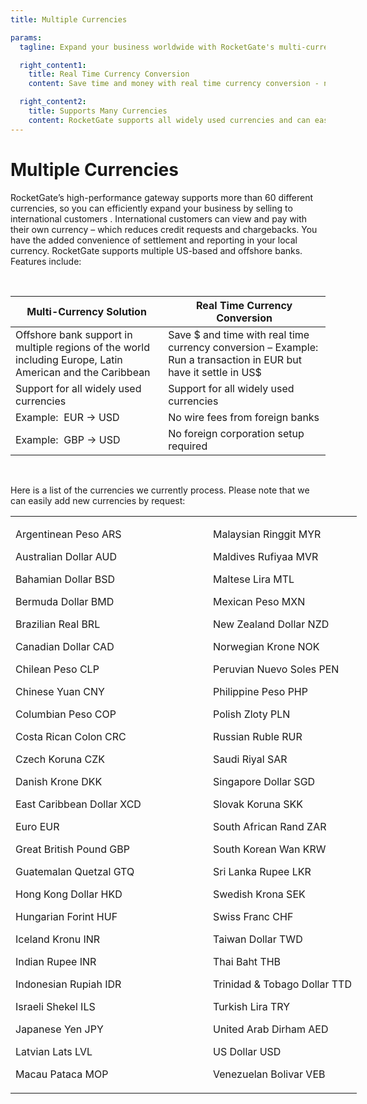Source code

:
 ```yaml
---
title: Multiple Currencies

params:
  tagline: Expand your business worldwide with RocketGate's multi-currency support.

  right_content1:
    title: Real Time Currency Conversion
    content: Save time and money with real time currency conversion - no wire fees!

  right_content2:
    title: Supports Many Currencies
    content: RocketGate supports all widely used currencies and can easily add more if needed.
---
```


# Multiple Currencies

RocketGate’s high-performance gateway supports more than 60 different currencies, so you can efficiently expand your business by selling to international customers . International customers can view and pay with their own currency – which reduces credit requests and chargebacks. You have the added convenience of settlement and reporting in your local currency. RocketGate supports multiple US-based and offshore banks.  Features include:

<br />

<table class="data_table">
  <thead>
    <tr>
      <th>Multi-Currency Solution</th>
      <th>Real Time Currency Conversion</th>
    </tr>
  </thead>
  <tbody>
    <tr>
      <td>Offshore bank support in multiple regions of the world including Europe, Latin American and the Caribbean</td>
      <td class="dark">Save $ and time with real time currency conversion – Example: Run a transaction in EUR but have it settle in US$</td>
    </tr>
    <tr>
      <td class="dark">Support for all widely used currencies</td>
      <td>Support for all widely used currencies</td>
    </tr>
    <tr>
      <td>Example:&nbsp; EUR -&gt; USD</td>
      <td class="dark">No wire fees from foreign banks</td>
    </tr>
    <tr>
      <td class="dark">Example:&nbsp; GBP -&gt; USD</td>
      <td>No foreign corporation setup required</td>
    </tr>
  </tbody>
</table>

<br />

Here is a list of the currencies we currently process.  Please note that we can easily add new currencies by request:

<!-- This is bad practice. We should be using CSS Flexbox instead. -->
<table style="width: 600px; " cellspacing="1" cellpadding="1" border="0">
  <tbody>
    <tr>
      <td width="300">
        <p class="p1">Argentinean Peso ARS</p>
        <p class="p1">Australian Dollar AUD</p>
        <p class="p1">Bahamian Dollar BSD</p>
        <p class="p1">Bermuda Dollar BMD</p>
        <p class="p1">Brazilian Real BRL</p>
        <p class="p1">Canadian Dollar CAD</p>
        <p class="p1">Chilean Peso CLP</p>
        <p class="p1">Chinese Yuan CNY</p>
        <p class="p1">Columbian Peso COP</p>
        <p class="p1">Costa Rican Colon CRC</p>
        <p class="p1">Czech Koruna CZK</p>
        <p class="p1">Danish Krone DKK</p>
        <p class="p1">East Caribbean Dollar XCD</p>
        <p class="p1">Euro EUR</p>
        <p class="p1">Great British Pound GBP</p>
        <p class="p1">Guatemalan Quetzal GTQ</p>
        <p class="p1">Hong Kong Dollar HKD</p>
        <p class="p1">Hungarian Forint HUF</p>
        <p class="p1">Iceland Kronu INR</p>
        <p class="p1">Indian Rupee INR</p>
        <p class="p1">Indonesian Rupiah IDR</p>
        <p class="p1">Israeli Shekel ILS</p>
        <p class="p1">Japanese Yen JPY</p>
        <p class="p1">Latvian Lats LVL</p>
        <p class="p1">Macau Pataca MOP</p>
      </td>
      <td>
        <p class="p1">Malaysian Ringgit MYR</p>
        <p class="p1">Maldives Rufiyaa MVR</p>
        <p class="p1">Maltese Lira MTL</p>
        <p class="p1">Mexican Peso MXN</p>
        <p class="p1">New Zealand Dollar NZD</p>
        <p class="p1">Norwegian Krone NOK</p>
        <p class="p1">Peruvian Nuevo Soles PEN</p>
        <p class="p1">Philippine Peso PHP</p>
        <p class="p1">Polish Zloty PLN</p>
        <p class="p1">Russian Ruble RUR</p>
        <p class="p1">Saudi Riyal SAR</p>
        <p class="p1">Singapore Dollar SGD</p>
        <p class="p1">Slovak Koruna SKK</p>
        <p class="p1">South African Rand ZAR</p>
        <p class="p1">South Korean Wan KRW</p>
        <p class="p1">Sri Lanka Rupee LKR</p>
        <p class="p1">Swedish Krona SEK</p>
        <p class="p1">Swiss Franc CHF</p>
        <p class="p1">Taiwan Dollar TWD</p>
        <p class="p1">Thai Baht THB</p>
        <p class="p1">Trinidad &amp; Tobago Dollar TTD</p>
        <p class="p1">Turkish Lira TRY</p>
        <p class="p1">United Arab Dirham AED</p>
        <p class="p1">US Dollar USD&nbsp;</p>
        <p class="p1">Venezuelan Bolivar VEB</p>
      </td>
    </tr>
  </tbody>
</table>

_What you are asked to do_: In the copy, include no pictures, but repeat the listing exactly.

_Task answer_:
Source code

:
 ```yaml
---
title: Multiple Currencies

params:
  tagline: Expand your business worldwide with RocketGate's multi-currency support.

  right_content1:
    title: Real Time Currency Conversion
    content: Save time and money with real time currency conversion - no wire fees!

  right_content2:
    title: Supports Many Currencies
    content: RocketGate supports all widely used currencies and can easily add more if needed.
---
```


# Multiple Currencies

RocketGate’s high-performance gateway supports more than 60 different currencies, so you can efficiently expand your business by selling to international customers . International customers can view and pay with their own currency – which reduces credit requests and chargebacks. You have the added convenience of settlement and reporting in your local currency. RocketGate supports multiple US-based and offshore banks.  Features include:

<br />

<table class="data_table">
  <thead>
    <tr>
      <th>Multi-Currency Solution</th>
      <th>Real Time Currency Conversion</th>
    </tr>
  </thead>
  <tbody>
    <tr>
      <td>Offshore bank support in multiple regions of the world including Europe, Latin American and the Caribbean</td>
      <td class="dark">Save $ and time with real time currency conversion – Example: Run a transaction in EUR but have it settle in US$</td>
    </tr>
    <tr>
      <td class="dark">Support for all widely used currencies</td>
      <td>Support for all widely used currencies</td>
    </tr>
    <tr>
      <td>Example:&nbsp; EUR -&gt; USD</td>
      <td class="dark">No wire fees from foreign banks</td>
    </tr>
    <tr>
      <td class="dark">Example:&nbsp; GBP -&gt; USD</td>
      <td>No foreign corporation setup required</td>
    </tr>
  </tbody>
</table>

<br />

Here is a list of the currencies we currently process.  Please note that we can easily add new currencies by request:

<!-- This is bad practice. We should be using CSS Flexbox instead. -->
<table style="width: 600px; " cellspacing="1" cellpadding="1" border="0">
  <tbody>
    <tr>
      <td width="300">
        <p class="p1">Argentinean Peso ARS</p>
        <p class="p1">Australian Dollar AUD</p>
        <p class="p1">Bahamian Dollar BSD</p>
        <p class="p1">Bermuda Dollar BMD</p>
        <p class="p1">Brazilian Real BRL</p>
        <p class="p1">Canadian Dollar CAD</p>
        <p class="p1">Chilean Peso CLP</p>
        <p class="p1">Chinese Yuan CNY</p>
        <p class="p1">Columbian Peso COP</p>
        <p class="p1">Costa Rican Colon CRC</p>
        <p class="p1">Czech Koruna CZK</p>
        <p class="p1">Danish Krone DKK</p>
        <p class="p1">East Caribbean Dollar XCD</p>
        <p class="p1">Euro EUR</p>
        <p class="p1">Great British Pound GBP</p>
        <p class="p1">Guatemalan Quetzal GTQ</p>
        <p class="p1">Hong Kong Dollar HKD</p>
        <p class="p1">Hungarian Forint HUF</p>
        <p class="p1">Iceland Kronu INR</p>
        <p class="p1">Indian Rupee INR</p>
        <p class="p1">Indonesian Rupiah IDR</p>
        <p class="p1">Israeli Shekel ILS</p>
        <p class="p1">Japanese Yen JPY</p>
        <p class="p1">Latvian Lats LVL</p>
        <p class="p1">Macau Pataca MOP</p>
      </td>
      <td>
        <p class="p1">Malaysian Ringgit MYR</p>
        <p class="p1">Maldives Rufiyaa MVR</p>
        <p class="p1">Maltese Lira MTL</p>
        <p class="p1">Mexican Peso MXN</p>
        <p class="p1">New Zealand Dollar NZD</p>
        <p class="p1">Norwegian Krone NOK</p>
        <p class="p1">Peruvian Nuevo Soles PEN</p>
        <p class="p1">Philippine Peso PHP</p>
        <p class="p1">Polish Zloty PLN</p>
        <p class="p1">Russian Ruble RUR</p>
        <p class="p1">Saudi Riyal SAR</p>
        <p class="p1">Singapore Dollar SGD</p>
        <p class="p1">Slovak Koruna SKK</p>
        <p class="p1">South African Rand ZAR</p>
        <p class="p1">South Korean Wan KRW</p>
        <p class="p1">Sri Lanka Rupee LKR</p>
        <p class="p1">Swedish Krona SEK</p>
        <p class="p1">Swiss Franc CHF</p>
        <p class="p1">Taiwan Dollar TWD</p>
        <p class="p1">Thai Baht THB</p>
        <p class="p1">Trinidad &amp; Tobago Dollar TTD</p>
        <p class="p1">Turkish Lira TRY</p>
        <p class="p1">United Arab Dirham AED</p>
        <p class="p1">US Dollar USD&nbsp;</p>
        <p class="p1">Venezuelan Bolivar VEB</p>
      </td>
    </tr>
  </tbody>
</table>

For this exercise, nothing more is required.